Why would they lie? They hardly seem short on people requiring their services.

When I’m waiting to hear from one of them re: availability or prices, I turn into a love sick teenager – obsessively checking my phone and email every five minutes to see if they’ve got back to me.

If I didn’t know myself better I’d say that I’m doing what I promised myself I would never do – getting stressed.

In my first ever post I wrote “I don’t really feel like the whole focus of my life has changed”. But now I realise that’s because I hadn’t even started thinking about the planning. Now it’s hard not to. But how do you switch off, that’s what I’d like to know?

I just want everything to be perfect. Take the photographer for example – that was one of the most important things to me.

After seeing my friend Gemma’s lovely pics, I knew I wanted something like that – more arty and fashion than simple and classic.

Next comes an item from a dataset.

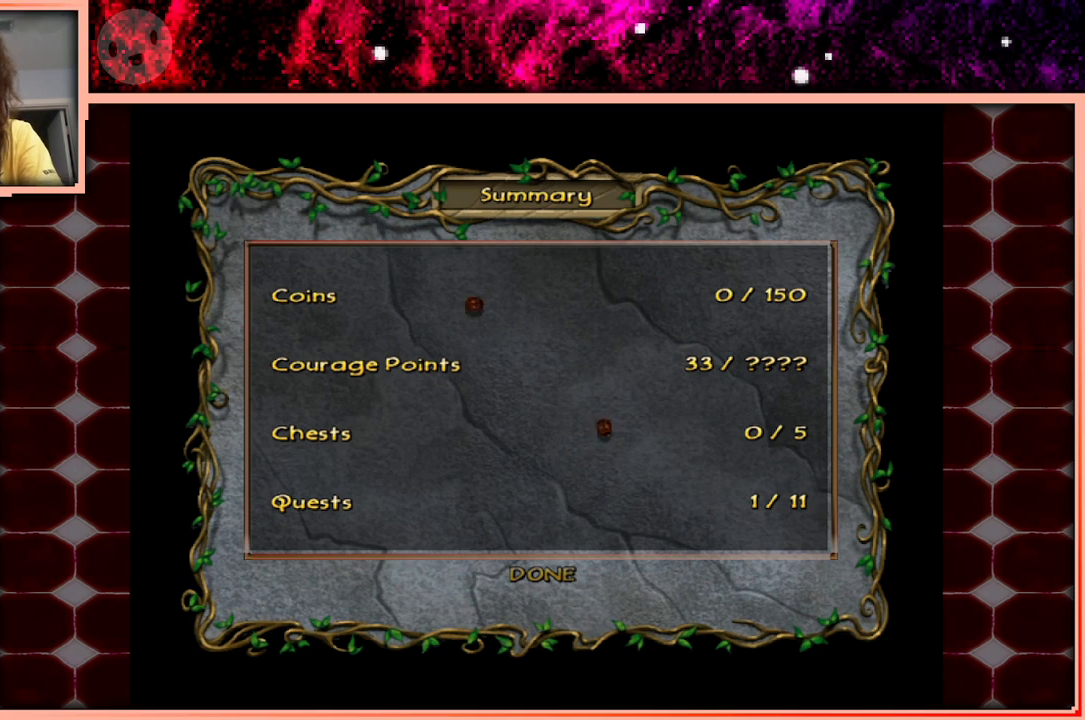
{"keys": [], "events": [[233, "space", "down"], [333, "space", "up"]]}
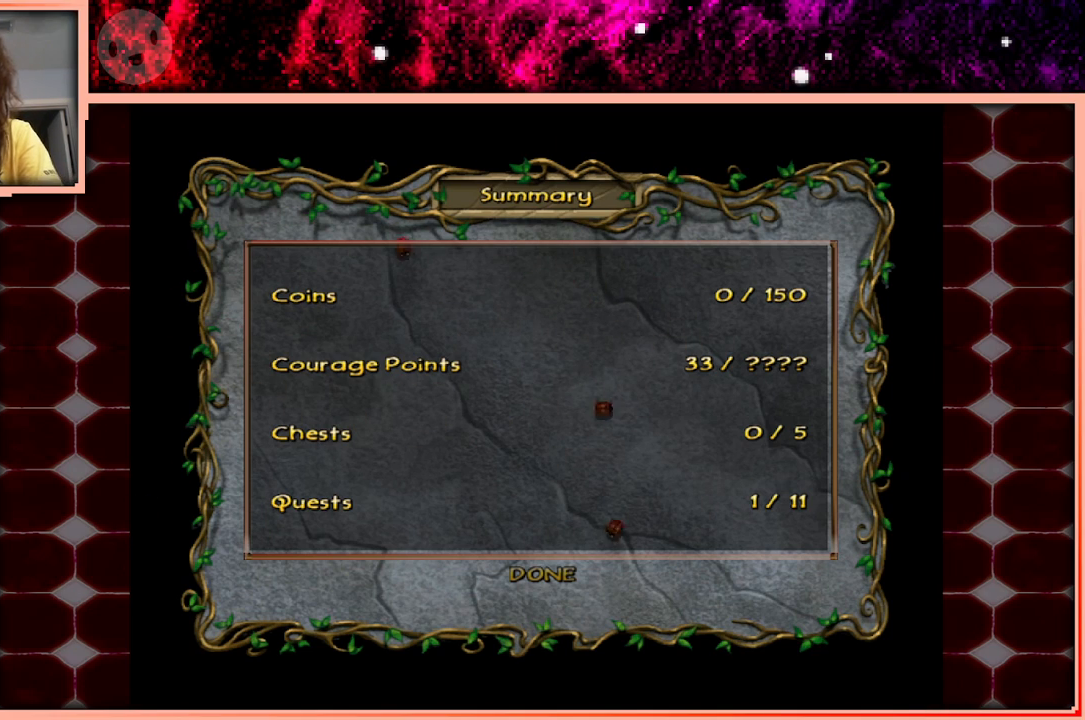
{"keys": [], "events": []}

But finding a photographer like that is hard.

Linda has a snapper who’s done all of J’s siblings’ weddings, but her photographs – though lovely – were just too straightforward for my liking.

I found one girl who I really liked, but I dithered, and by the time I went to book her, she was already taken. Seven months in advance! She gave me the details of two more photographers who looked equally as good, but I got in touch with them both, and they were also busy.

By this time I began to panic. Have I left it too late, I thought? Will I end up with my dad and his disposable camera?

But then an email dropped into my inbox from a photographer in Valencia, and everything was sorted. He’d been passed my details by one of the other photographers who couldn’t do my wedding.

This guy took pity on me after I said oh what a shame, thanks anyway, but could he please please recommend someone, anyone in the same style as I was “pasando una pesadilla” (having a nightmare) trying to find someone. He said he would help me, and he kept his word.

I checked out the photographer in Valencia’s portfolio and prices, and was very impressed, so at the insistence of Linda, I called him up immediately – at 11am on a Saturday morning.

I now have a photographer. And after this whole episode I also have a ‘take no prisoners’ approach to wedding planning. Maybe that’s the secret to not being stressed?